Your voice even if its is in your own mind, for now, can help you navigate your way through trouble, and your voice is there to warn you in situations, when you need a “True North” inner compass in life.

I pray, as Sister Gloria, still continues to pray for me and as I am sure for you, that God and his angels, whisper my thoughts to you of encouragement and cheer for this year ahead. Remember I have the same phone number and I am only a handful of hours away, in the event you want to be in touch. My family, your family has started to discover that there is a way for them to send their love, promises for your future, and solidarity as YOUR OTHER FAMILY!!!

We all love you, Darian, Happy 2013 ….. I hope God gives you what you are needing this year and never dismiss, those whispers, even though you may think you are imagining my VOICE, you’re not.

I HAVE A VOICE DARIAN, AND SO DO YOU. I LOVE YOU BEAUTIFUL SON.

Mom

AND TO ALL THAT NEED A MOTHERS ENCOURAGEMENT FOR YOUR YEAR AHEAD,
FIND YOUR VOICE!

How did” Never Give Up Mom ” Get Started?

As I continue on this important project I would like to explain how I got this name “Never Give Up Mom.”   I have not seen my son for well over a year on this stretch of time, nor have I had access to him via, phone or any other form of communication for about 4 years now.
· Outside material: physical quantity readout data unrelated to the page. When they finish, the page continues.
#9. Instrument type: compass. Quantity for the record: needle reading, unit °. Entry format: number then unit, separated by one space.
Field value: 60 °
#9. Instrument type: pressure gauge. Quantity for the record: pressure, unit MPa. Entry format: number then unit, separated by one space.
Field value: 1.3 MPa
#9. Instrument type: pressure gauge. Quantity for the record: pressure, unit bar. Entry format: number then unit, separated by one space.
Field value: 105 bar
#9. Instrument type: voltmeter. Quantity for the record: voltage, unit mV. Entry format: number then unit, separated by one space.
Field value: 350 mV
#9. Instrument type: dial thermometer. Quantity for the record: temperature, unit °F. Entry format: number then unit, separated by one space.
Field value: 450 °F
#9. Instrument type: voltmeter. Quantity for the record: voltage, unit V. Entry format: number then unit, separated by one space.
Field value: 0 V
As my son’s mother, I remember his voice, and have heard it often in my memory.   I  pray constantly for God to let him know that I am thinking of him, praying for his safety, wellness and happiness.

Maybe as I have prayed for all the good things for him, he was for me.   I know my son’s heart as I raised him until his 11th year, so I know that boy.   One day I heard in my soul, Never Give Up Mom!
I felt that it did indeed come from him.   I know how he was always in support of me and how he conveyed his support to me.   Darian you wrote so many loving, supportive messages and letters to me in your elementary years, some I have framed and are hanging in this living room now.
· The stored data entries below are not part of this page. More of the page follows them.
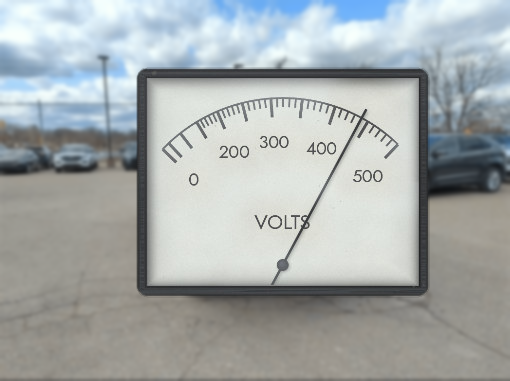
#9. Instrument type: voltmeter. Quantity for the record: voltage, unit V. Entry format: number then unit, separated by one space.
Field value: 440 V
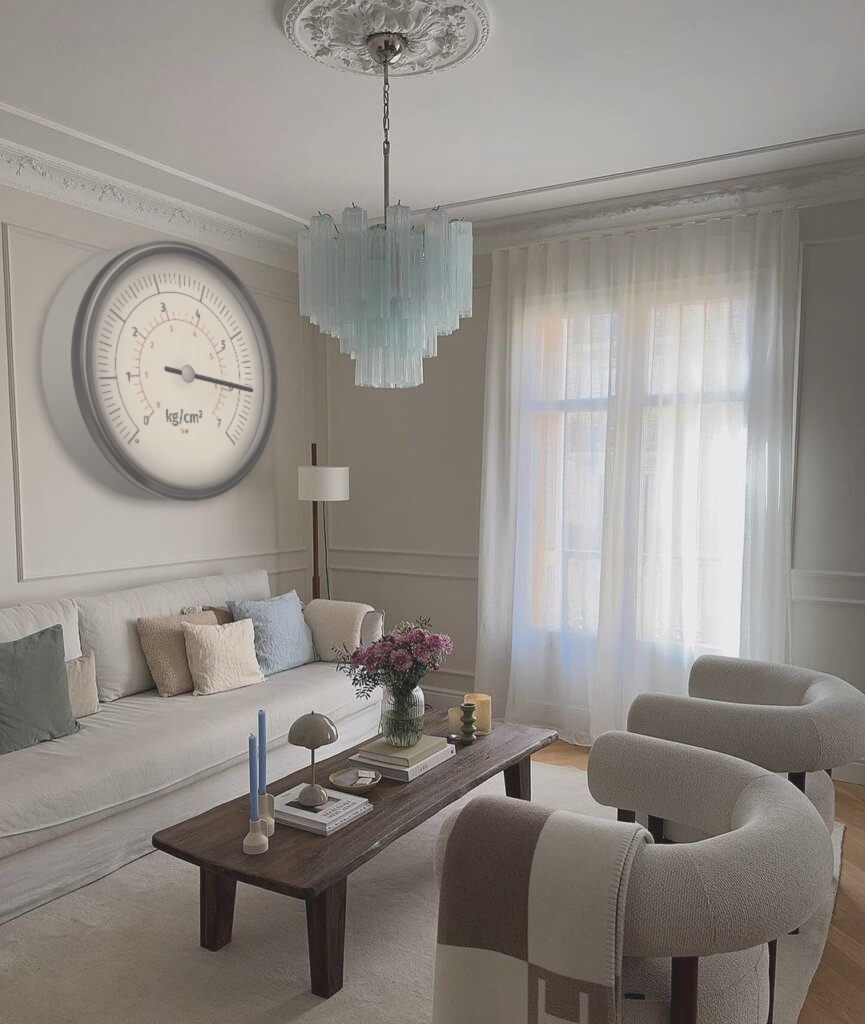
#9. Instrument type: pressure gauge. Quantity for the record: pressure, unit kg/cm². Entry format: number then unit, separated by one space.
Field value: 6 kg/cm²
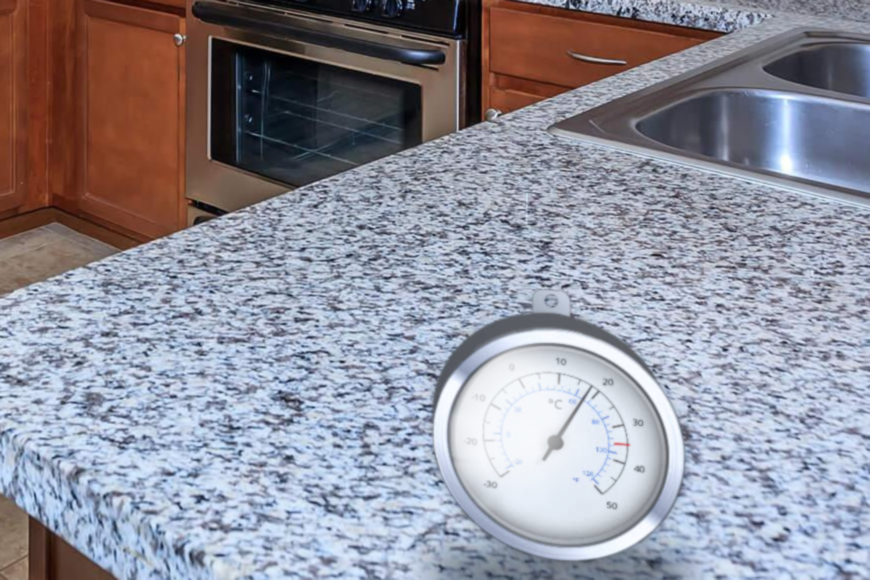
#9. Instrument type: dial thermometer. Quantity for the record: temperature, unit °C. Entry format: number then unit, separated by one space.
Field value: 17.5 °C
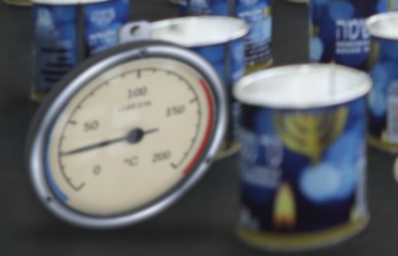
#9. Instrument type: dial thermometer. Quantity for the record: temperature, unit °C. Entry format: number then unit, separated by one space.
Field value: 30 °C
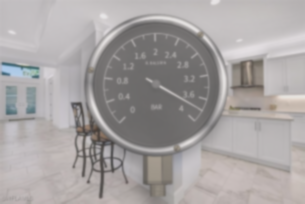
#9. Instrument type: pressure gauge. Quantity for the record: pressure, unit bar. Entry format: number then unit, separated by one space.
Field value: 3.8 bar
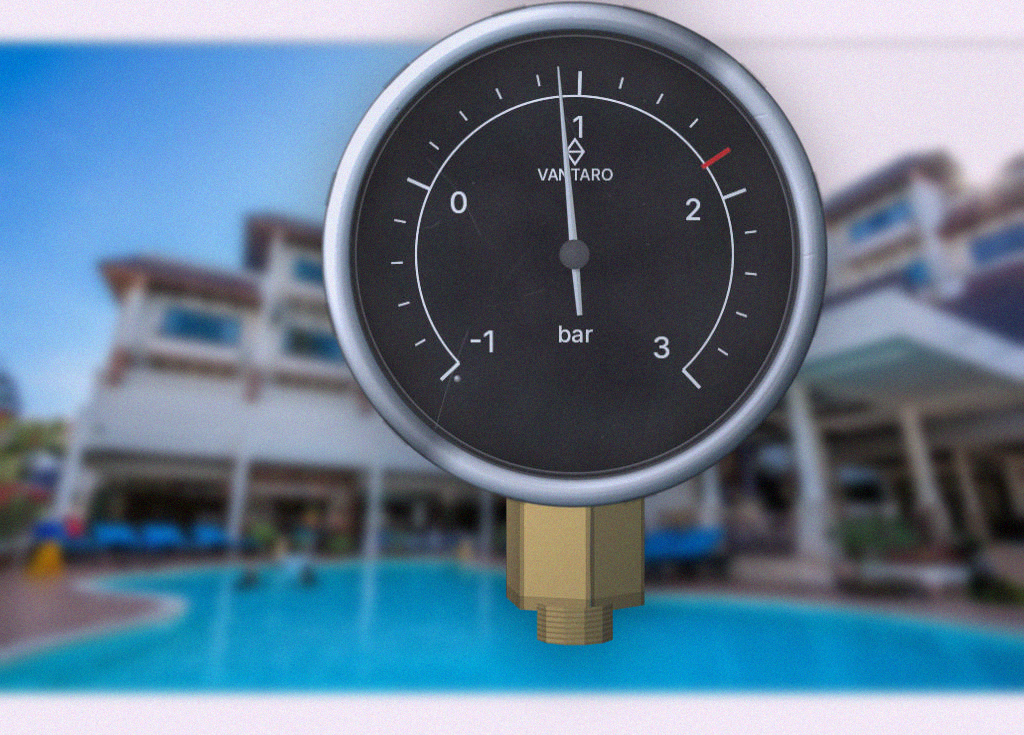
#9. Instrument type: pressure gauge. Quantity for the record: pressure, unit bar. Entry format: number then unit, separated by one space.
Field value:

Because of this parental alienation that your father continues to foster, I have started this blog to write to you and tell you the things I do not have a chance to say to you in person.

I believe we all have had “those” moments when we are thinking of others and they were doing the same with us.   My relationship with my son was incredibly close and indelible.   I am hoping through this form of communication, this will be the building of that bridge that will allow him to know, beyond any shadow of doubt that I love him, pray for him every day, have never forgotten him, and most importantly:

I WILL NEVER GIVE UP ON TRYING TO FIND A WAY TO LET HIM KNOW THESE FUNDAMENTAL THINGS THAT HE HAS EVERY RIGHT TO KNOW!

With Love to Every Child, YOUNG AND OLD, that doesn’t know they ARE LOVED.